Task description> Below are some entries. Copy each line in them that holds "dictaminación".

----------------

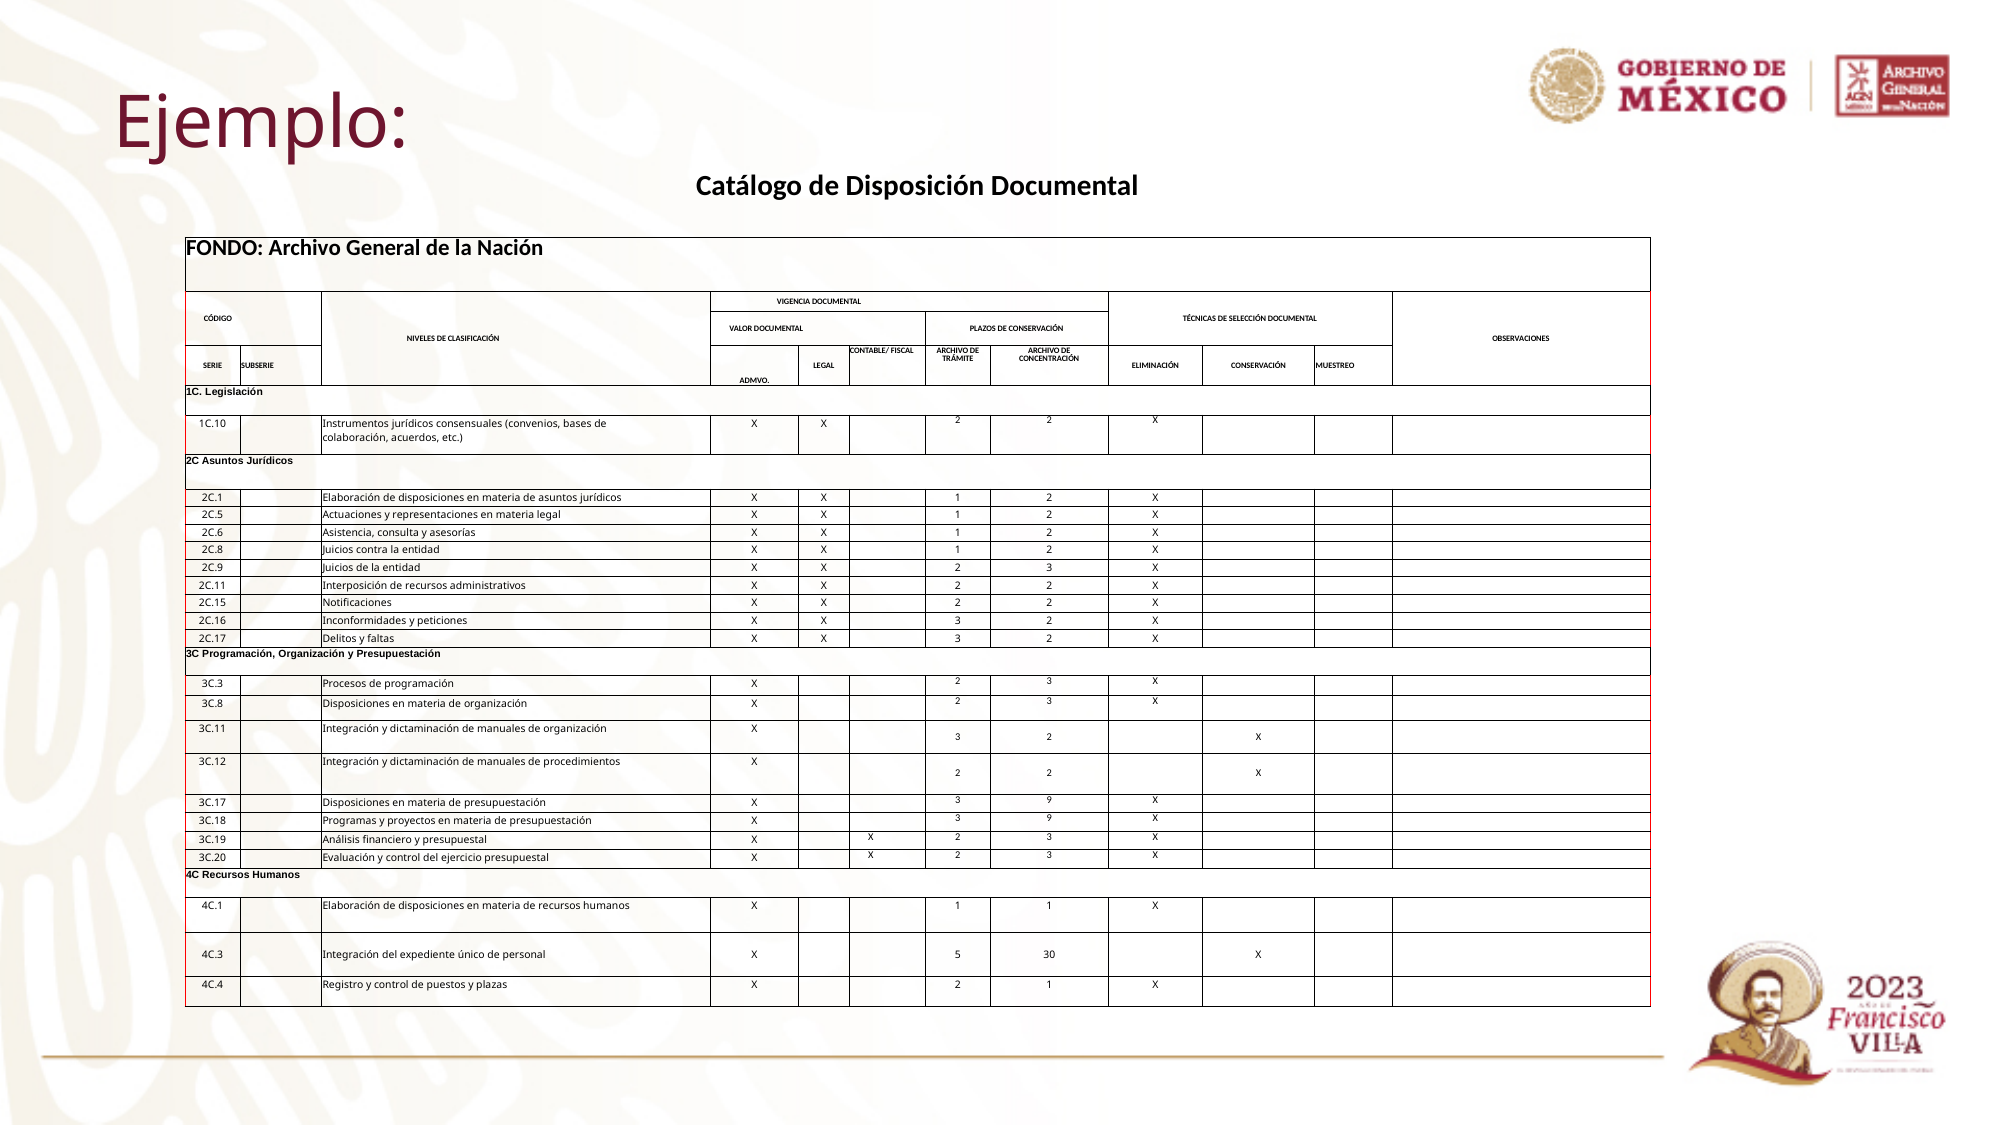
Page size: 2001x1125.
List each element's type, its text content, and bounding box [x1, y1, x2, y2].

table_cell 3C.12 [186, 754, 240, 794]
table_cell 9 [991, 813, 1108, 831]
table_cell 3C Programación, Organización y Presupuestación [186, 648, 1650, 675]
table_cell [1203, 795, 1314, 812]
table_cell 2C.15 [186, 595, 240, 612]
table_cell X [711, 490, 798, 506]
table_cell [850, 933, 925, 976]
table_cell [1393, 507, 1650, 524]
table_cell X [711, 676, 798, 695]
table_cell X [799, 630, 849, 647]
table_cell CONSERVACIÓN [1203, 346, 1314, 385]
table_cell 3C.17 [186, 795, 240, 812]
table_cell [1203, 525, 1314, 541]
table_cell VALOR DOCUMENTAL [711, 312, 925, 345]
table_cell [799, 977, 849, 1006]
table_cell CONTABLE/ FISCAL [850, 346, 925, 385]
table_cell X [1109, 795, 1202, 812]
table_cell ARCHIVO DE TRÁMITE [926, 346, 990, 385]
table_cell X [1109, 542, 1202, 559]
table_cell [241, 795, 321, 812]
table_cell [1315, 696, 1392, 720]
table_cell [1393, 542, 1650, 559]
table_cell Integración y dictaminación de manuales de organización [322, 721, 710, 753]
table_cell X [799, 577, 849, 594]
table_cell [1315, 416, 1392, 454]
table_cell [799, 795, 849, 812]
table_cell 2 [926, 577, 990, 594]
table_cell [1393, 416, 1650, 454]
table_cell Integración y dictaminación de manuales de procedimientos [322, 754, 710, 794]
table_cell [1315, 507, 1392, 524]
table_cell [1315, 832, 1392, 849]
table_cell 2C Asuntos Jurídicos [186, 455, 1650, 489]
table_cell [850, 676, 925, 695]
table_cell Análisis financiero y presupuestal [322, 832, 710, 849]
table_cell 1 [926, 507, 990, 524]
table_cell X [850, 832, 925, 849]
table_cell X [1203, 754, 1314, 794]
table_cell X [1109, 696, 1202, 720]
table_cell [1393, 696, 1650, 720]
table_cell [850, 416, 925, 454]
table_cell [241, 721, 321, 753]
table_cell X [711, 850, 798, 868]
table_cell X [711, 416, 798, 454]
table_cell SERIE [186, 346, 240, 385]
table_cell X [850, 850, 925, 868]
table_cell X [799, 613, 849, 629]
table_cell [1203, 507, 1314, 524]
table_cell 9 [991, 795, 1108, 812]
table_cell [1393, 613, 1650, 629]
table_cell [241, 542, 321, 559]
table_cell X [1109, 525, 1202, 541]
table_cell 4C.1 [186, 898, 240, 932]
table_cell Disposiciones en materia de organización [322, 696, 710, 720]
table_cell [1109, 933, 1202, 976]
table_cell [850, 542, 925, 559]
table_cell [241, 613, 321, 629]
table_cell X [799, 490, 849, 506]
table_cell [850, 613, 925, 629]
table_cell [1393, 560, 1650, 576]
table_cell X [711, 898, 798, 932]
table_cell 2C.1 [186, 490, 240, 506]
table_cell X [799, 595, 849, 612]
table_cell [241, 507, 321, 524]
table_cell 2 [926, 595, 990, 612]
table_cell [241, 696, 321, 720]
table_cell [241, 577, 321, 594]
table_cell 1 [991, 898, 1108, 932]
table_cell [241, 850, 321, 868]
table_cell X [1109, 595, 1202, 612]
table_cell 2C.11 [186, 577, 240, 594]
table_cell [1315, 613, 1392, 629]
table_cell [1203, 676, 1314, 695]
table_cell [241, 490, 321, 506]
table_cell X [711, 977, 798, 1006]
table_cell X [711, 542, 798, 559]
table_cell 2 [991, 416, 1108, 454]
table_cell [1315, 721, 1392, 753]
table_cell OBSERVACIONES [1393, 292, 1650, 385]
table_cell [1109, 754, 1202, 794]
table_cell [799, 754, 849, 794]
table_cell 2 [926, 754, 990, 794]
table_cell ADMVO. [711, 346, 798, 385]
table_cell [1393, 813, 1650, 831]
table_cell [1393, 795, 1650, 812]
table_cell [1393, 898, 1650, 932]
table_cell 1C.10 [186, 416, 240, 454]
table_cell 3 [991, 696, 1108, 720]
table_cell X [1109, 577, 1202, 594]
table_cell FONDO: Archivo General de la Nación [186, 238, 1650, 291]
table_cell [850, 813, 925, 831]
table_cell 4C.3 [186, 933, 240, 976]
table_cell Programas y proyectos en materia de presupuestación [322, 813, 710, 831]
table_cell [850, 595, 925, 612]
table_cell [1315, 795, 1392, 812]
table_cell X [711, 754, 798, 794]
table_cell 2 [926, 832, 990, 849]
table_cell X [1109, 898, 1202, 932]
table_cell [1203, 490, 1314, 506]
table_cell [1315, 630, 1392, 647]
table_cell 3 [991, 560, 1108, 576]
table_cell Instrumentos jurídicos consensuales (convenios, bases de colaboración, acuerdos, etc.) [322, 416, 710, 454]
text_box Ejemplo: [98, 77, 499, 143]
table_cell [799, 721, 849, 753]
table_cell [1393, 977, 1650, 1006]
table_cell [1203, 595, 1314, 612]
table_cell ARCHIVO DE CONCENTRACIÓN [991, 346, 1108, 385]
table_cell X [1109, 813, 1202, 831]
table_cell X [711, 933, 798, 976]
table_cell [850, 525, 925, 541]
table_cell 3 [926, 795, 990, 812]
picture [0, 0, 2001, 1125]
table_cell X [799, 416, 849, 454]
table_cell 2C.16 [186, 613, 240, 629]
table_cell [1393, 832, 1650, 849]
table_cell X [1109, 977, 1202, 1006]
table_cell X [711, 696, 798, 720]
table_cell [1393, 525, 1650, 541]
table_cell [1203, 696, 1314, 720]
table_cell [241, 630, 321, 647]
table_cell X [711, 813, 798, 831]
table_cell 1 [926, 525, 990, 541]
table_cell X [711, 795, 798, 812]
table_cell [1203, 577, 1314, 594]
table_cell X [799, 542, 849, 559]
table_cell [1203, 977, 1314, 1006]
table_cell [1315, 898, 1392, 932]
table_cell 1C. Legislación [186, 386, 1650, 415]
table_cell 3 [926, 630, 990, 647]
table_cell 2 [991, 721, 1108, 753]
table_cell [850, 560, 925, 576]
table_cell 3 [991, 850, 1108, 868]
table_cell X [711, 613, 798, 629]
table_cell [241, 832, 321, 849]
table_cell X [1203, 933, 1314, 976]
table_cell SUBSERIE [241, 346, 321, 385]
table_cell X [711, 507, 798, 524]
table_cell 3 [926, 721, 990, 753]
table_cell X [1203, 721, 1314, 753]
table_cell 2C.8 [186, 542, 240, 559]
table_cell [241, 977, 321, 1006]
table_cell X [711, 525, 798, 541]
table_cell Procesos de programación [322, 676, 710, 695]
table_cell X [711, 630, 798, 647]
table_cell 2C.17 [186, 630, 240, 647]
table_cell 2 [991, 542, 1108, 559]
table_cell [850, 577, 925, 594]
table_cell [241, 898, 321, 932]
table_cell 3C.11 [186, 721, 240, 753]
table_cell [241, 754, 321, 794]
table_cell [799, 933, 849, 976]
table_cell Juicios de la entidad [322, 560, 710, 576]
table_cell [1393, 676, 1650, 695]
table_cell [850, 507, 925, 524]
table_cell Integración del expediente único de personal [322, 933, 710, 976]
table_cell [1315, 754, 1392, 794]
table_cell 2 [991, 595, 1108, 612]
table_cell 30 [991, 933, 1108, 976]
table_cell 3 [926, 813, 990, 831]
table_cell [1393, 577, 1650, 594]
table_cell Elaboración de disposiciones en materia de recursos humanos [322, 898, 710, 932]
table_cell 1 [926, 542, 990, 559]
table_cell X [1109, 676, 1202, 695]
table_cell [850, 795, 925, 812]
table_cell 2 [991, 754, 1108, 794]
table_cell 2C.6 [186, 525, 240, 541]
table_cell 2 [991, 507, 1108, 524]
table_cell 3C.8 [186, 696, 240, 720]
table_cell Interposición de recursos administrativos [322, 577, 710, 594]
table_cell Disposiciones en materia de presupuestación [322, 795, 710, 812]
table_cell LEGAL [799, 346, 849, 385]
table_cell 2C.9 [186, 560, 240, 576]
table_cell [1203, 813, 1314, 831]
table_cell [1393, 850, 1650, 868]
table_cell Delitos y faltas [322, 630, 710, 647]
table_cell [1393, 630, 1650, 647]
table_cell [1315, 676, 1392, 695]
table_cell 2 [991, 577, 1108, 594]
table_cell [799, 832, 849, 849]
table_cell [850, 490, 925, 506]
table_cell Juicios contra la entidad [322, 542, 710, 559]
table_cell Elaboración de disposiciones en materia de asuntos jurídicos [322, 490, 710, 506]
table_cell [799, 898, 849, 932]
table_cell [1393, 595, 1650, 612]
table_cell 3C.18 [186, 813, 240, 831]
table_cell [1315, 595, 1392, 612]
table_cell [1203, 850, 1314, 868]
table_cell X [799, 525, 849, 541]
table_cell [1393, 721, 1650, 753]
table_cell X [1109, 490, 1202, 506]
table_cell [241, 933, 321, 976]
table_cell VIGENCIA DOCUMENTAL [711, 292, 1108, 311]
table_cell 3C.19 [186, 832, 240, 849]
table_cell [850, 898, 925, 932]
table_cell ELIMINACIÓN [1109, 346, 1202, 385]
table_cell [850, 721, 925, 753]
table_cell [1393, 754, 1650, 794]
table_cell 2 [926, 416, 990, 454]
table_cell [1203, 832, 1314, 849]
table_cell X [711, 595, 798, 612]
table_cell 2 [926, 560, 990, 576]
table_cell [241, 676, 321, 695]
table_cell 3C.3 [186, 676, 240, 695]
table_cell X [1109, 560, 1202, 576]
table_cell CÓDIGO [186, 292, 321, 345]
table_cell 3C.20 [186, 850, 240, 868]
table_cell [1315, 542, 1392, 559]
table_cell X [711, 560, 798, 576]
table_cell 2 [991, 613, 1108, 629]
table_cell [241, 813, 321, 831]
table_cell [241, 416, 321, 454]
table_cell [850, 977, 925, 1006]
table_cell X [1109, 630, 1202, 647]
table_cell [241, 560, 321, 576]
table_cell 2C.5 [186, 507, 240, 524]
table_cell [241, 595, 321, 612]
table_cell 5 [926, 933, 990, 976]
table_cell 3 [991, 832, 1108, 849]
table_cell 4C.4 [186, 977, 240, 1006]
table_cell X [799, 507, 849, 524]
table_cell [1203, 630, 1314, 647]
table_cell X [1109, 850, 1202, 868]
table_cell [1315, 490, 1392, 506]
table_cell [1315, 560, 1392, 576]
table_cell [1315, 977, 1392, 1006]
table_cell [799, 676, 849, 695]
table_cell [241, 525, 321, 541]
table_cell X [1109, 507, 1202, 524]
table_cell PLAZOS DE CONSERVACIÓN [926, 312, 1108, 345]
table_cell [1203, 898, 1314, 932]
table_cell [1203, 613, 1314, 629]
table_cell NIVELES DE CLASIFICACIÓN [322, 292, 710, 385]
table_cell TÉCNICAS DE SELECCIÓN DOCUMENTAL [1109, 292, 1392, 345]
table_cell MUESTREO [1315, 346, 1392, 385]
table_cell X [711, 721, 798, 753]
table_cell [1203, 560, 1314, 576]
table_cell Inconformidades y peticiones [322, 613, 710, 629]
table_cell Actuaciones y representaciones en materia legal [322, 507, 710, 524]
table_cell [850, 630, 925, 647]
table_cell 2 [991, 490, 1108, 506]
table_cell X [799, 560, 849, 576]
table_cell [850, 696, 925, 720]
table_cell [1315, 577, 1392, 594]
table_cell [1203, 542, 1314, 559]
table_cell 2 [926, 977, 990, 1006]
table_cell [1315, 850, 1392, 868]
table_cell Registro y control de puestos y plazas [322, 977, 710, 1006]
table_cell Evaluación y control del ejercicio presupuestal [322, 850, 710, 868]
table_cell [799, 850, 849, 868]
table_cell [1315, 525, 1392, 541]
table_cell X [1109, 416, 1202, 454]
table_cell 2 [926, 696, 990, 720]
table_cell 2 [991, 630, 1108, 647]
table_cell 1 [991, 977, 1108, 1006]
table_cell [1203, 416, 1314, 454]
table_cell [850, 754, 925, 794]
table_cell 2 [926, 676, 990, 695]
table_cell [1315, 933, 1392, 976]
table_cell X [711, 577, 798, 594]
table_cell 1 [926, 898, 990, 932]
table_cell Asistencia, consulta y asesorías [322, 525, 710, 541]
table_header Catálogo de Disposición Documental [185, 172, 1650, 237]
table_cell 4C Recursos Humanos [186, 869, 1650, 897]
table_cell X [1109, 613, 1202, 629]
table_cell [799, 813, 849, 831]
table_cell [1393, 933, 1650, 976]
table_cell 3 [926, 613, 990, 629]
table_cell 2 [926, 850, 990, 868]
table_cell Notificaciones [322, 595, 710, 612]
table_cell 3 [991, 676, 1108, 695]
table_cell [1109, 721, 1202, 753]
table_cell [1393, 490, 1650, 506]
table_cell X [711, 832, 798, 849]
table_cell 1 [926, 490, 990, 506]
table_cell [799, 696, 849, 720]
table_cell 2 [991, 525, 1108, 541]
table_cell X [1109, 832, 1202, 849]
table_cell [1315, 813, 1392, 831]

----------------

Problem solution>
table_cell Integración y dictaminación de manuales de organización [322, 721, 710, 753]
table_cell Integración y dictaminación de manuales de procedimientos [322, 754, 710, 794]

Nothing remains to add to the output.